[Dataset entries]

----

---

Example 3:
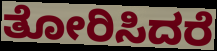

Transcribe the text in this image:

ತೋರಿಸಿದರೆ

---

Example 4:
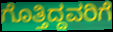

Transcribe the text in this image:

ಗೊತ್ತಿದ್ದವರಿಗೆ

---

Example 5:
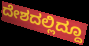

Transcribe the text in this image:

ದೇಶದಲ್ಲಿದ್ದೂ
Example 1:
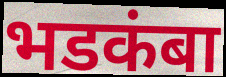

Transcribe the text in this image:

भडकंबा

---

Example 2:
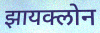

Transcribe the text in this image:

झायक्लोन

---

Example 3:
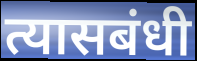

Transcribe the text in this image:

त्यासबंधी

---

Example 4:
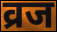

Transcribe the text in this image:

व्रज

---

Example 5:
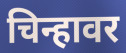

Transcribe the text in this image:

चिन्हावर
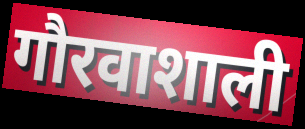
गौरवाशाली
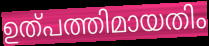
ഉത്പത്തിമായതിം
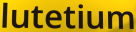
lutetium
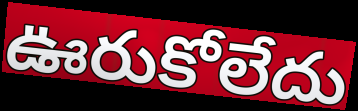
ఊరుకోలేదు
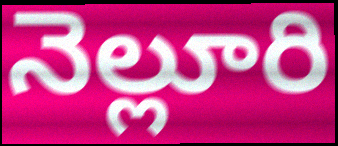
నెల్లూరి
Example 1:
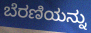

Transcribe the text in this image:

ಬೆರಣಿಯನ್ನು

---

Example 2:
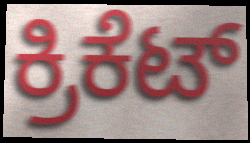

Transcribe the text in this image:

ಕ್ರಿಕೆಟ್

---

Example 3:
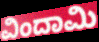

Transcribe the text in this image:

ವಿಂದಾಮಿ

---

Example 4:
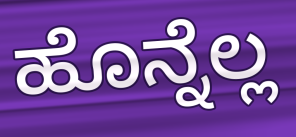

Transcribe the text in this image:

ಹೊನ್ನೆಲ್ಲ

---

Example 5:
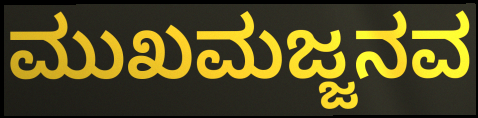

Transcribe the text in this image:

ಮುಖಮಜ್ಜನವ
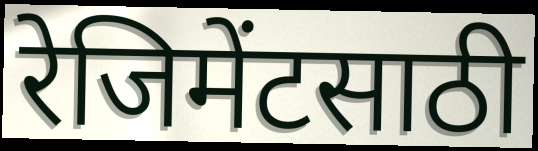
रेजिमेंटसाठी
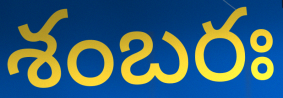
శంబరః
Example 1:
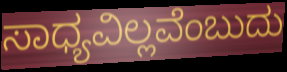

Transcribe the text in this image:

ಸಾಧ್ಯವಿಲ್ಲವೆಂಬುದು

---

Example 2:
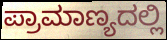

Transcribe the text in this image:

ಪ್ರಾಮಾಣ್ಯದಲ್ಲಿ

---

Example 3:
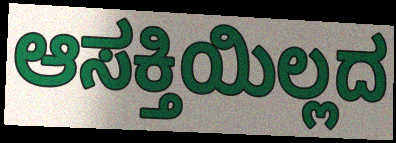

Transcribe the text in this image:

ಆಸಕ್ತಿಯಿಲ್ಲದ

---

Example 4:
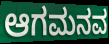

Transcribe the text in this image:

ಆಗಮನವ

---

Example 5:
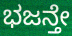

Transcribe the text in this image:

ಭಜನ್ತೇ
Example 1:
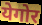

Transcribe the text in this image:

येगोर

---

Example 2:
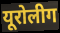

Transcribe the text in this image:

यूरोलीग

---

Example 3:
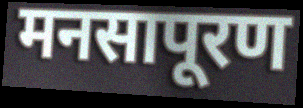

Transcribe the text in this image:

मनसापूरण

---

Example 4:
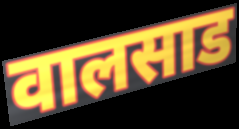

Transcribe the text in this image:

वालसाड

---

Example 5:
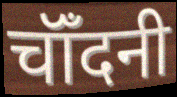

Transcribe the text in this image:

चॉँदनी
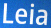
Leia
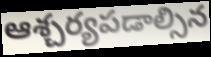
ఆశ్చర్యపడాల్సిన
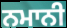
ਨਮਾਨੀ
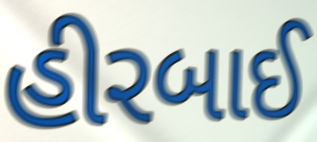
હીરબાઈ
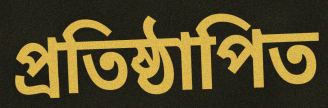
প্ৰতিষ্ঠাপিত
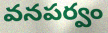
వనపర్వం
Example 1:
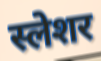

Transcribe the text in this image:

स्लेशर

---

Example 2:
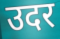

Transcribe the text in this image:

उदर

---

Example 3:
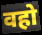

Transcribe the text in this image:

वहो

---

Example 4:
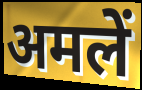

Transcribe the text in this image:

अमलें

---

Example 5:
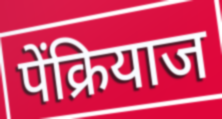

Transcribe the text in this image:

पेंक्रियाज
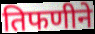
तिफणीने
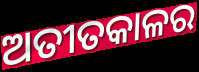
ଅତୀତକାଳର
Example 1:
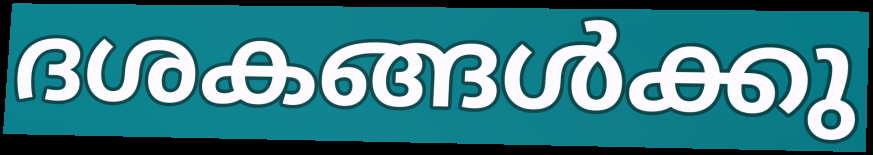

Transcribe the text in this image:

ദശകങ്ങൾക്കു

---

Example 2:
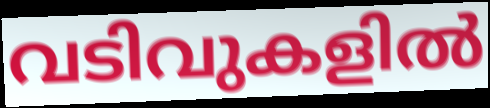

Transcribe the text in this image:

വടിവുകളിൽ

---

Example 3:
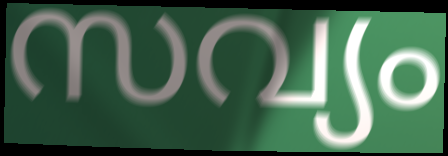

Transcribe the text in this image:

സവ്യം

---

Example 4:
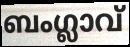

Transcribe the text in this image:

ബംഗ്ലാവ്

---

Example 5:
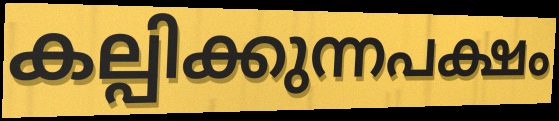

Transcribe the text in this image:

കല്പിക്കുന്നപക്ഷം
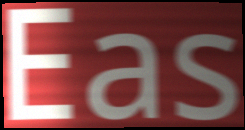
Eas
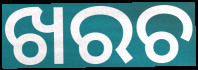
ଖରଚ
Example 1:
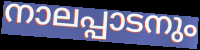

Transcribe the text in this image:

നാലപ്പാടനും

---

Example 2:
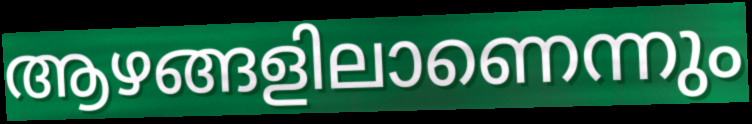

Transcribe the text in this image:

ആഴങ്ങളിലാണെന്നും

----

▶ Assigned task
Give back every record above word for word; the pictures have no place in it.

▶ Solution
---

Example 3:

Transcribe the text in this image:

ತೋರಿಸಿದರೆ

---

Example 4:

Transcribe the text in this image:

ಗೊತ್ತಿದ್ದವರಿಗೆ

---

Example 5:

Transcribe the text in this image:

ದೇಶದಲ್ಲಿದ್ದೂ
Example 1:

Transcribe the text in this image:

भडकंबा

---

Example 2:

Transcribe the text in this image:

झायक्लोन

---

Example 3:

Transcribe the text in this image:

त्यासबंधी

---

Example 4:

Transcribe the text in this image:

व्रज

---

Example 5:

Transcribe the text in this image:

चिन्हावर
गौरवाशाली
ഉത്പത്തിമായതിം
lutetium
ఊరుకోలేదు
నెల్లూరి
Example 1:

Transcribe the text in this image:

ಬೆರಣಿಯನ್ನು

---

Example 2:

Transcribe the text in this image:

ಕ್ರಿಕೆಟ್

---

Example 3:

Transcribe the text in this image:

ವಿಂದಾಮಿ

---

Example 4:

Transcribe the text in this image:

ಹೊನ್ನೆಲ್ಲ

---

Example 5:

Transcribe the text in this image:

ಮುಖಮಜ್ಜನವ
रेजिमेंटसाठी
శంబరః
Example 1:

Transcribe the text in this image:

ಸಾಧ್ಯವಿಲ್ಲವೆಂಬುದು

---

Example 2:

Transcribe the text in this image:

ಪ್ರಾಮಾಣ್ಯದಲ್ಲಿ

---

Example 3:

Transcribe the text in this image:

ಆಸಕ್ತಿಯಿಲ್ಲದ

---

Example 4:

Transcribe the text in this image:

ಆಗಮನವ

---

Example 5:

Transcribe the text in this image:

ಭಜನ್ತೇ
Example 1:

Transcribe the text in this image:

येगोर

---

Example 2:

Transcribe the text in this image:

यूरोलीग

---

Example 3:

Transcribe the text in this image:

मनसापूरण

---

Example 4:

Transcribe the text in this image:

वालसाड

---

Example 5:

Transcribe the text in this image:

चॉँदनी
Leia
ఆశ్చర్యపడాల్సిన
ਨਮਾਨੀ
હીરબાઈ
প্ৰতিষ্ঠাপিত
వనపర్వం
Example 1:

Transcribe the text in this image:

स्लेशर

---

Example 2:

Transcribe the text in this image:

उदर

---

Example 3:

Transcribe the text in this image:

वहो

---

Example 4:

Transcribe the text in this image:

अमलें

---

Example 5:

Transcribe the text in this image:

पेंक्रियाज
तिफणीने
ଅତୀତକାଳର
Example 1:

Transcribe the text in this image:

ദശകങ്ങൾക്കു

---

Example 2:

Transcribe the text in this image:

വടിവുകളിൽ

---

Example 3:

Transcribe the text in this image:

സവ്യം

---

Example 4:

Transcribe the text in this image:

ബംഗ്ലാവ്

---

Example 5:

Transcribe the text in this image:

കല്പിക്കുന്നപക്ഷം
Eas
ଖରଚ
Example 1:

Transcribe the text in this image:

നാലപ്പാടനും

---

Example 2:

Transcribe the text in this image:

ആഴങ്ങളിലാണെന്നും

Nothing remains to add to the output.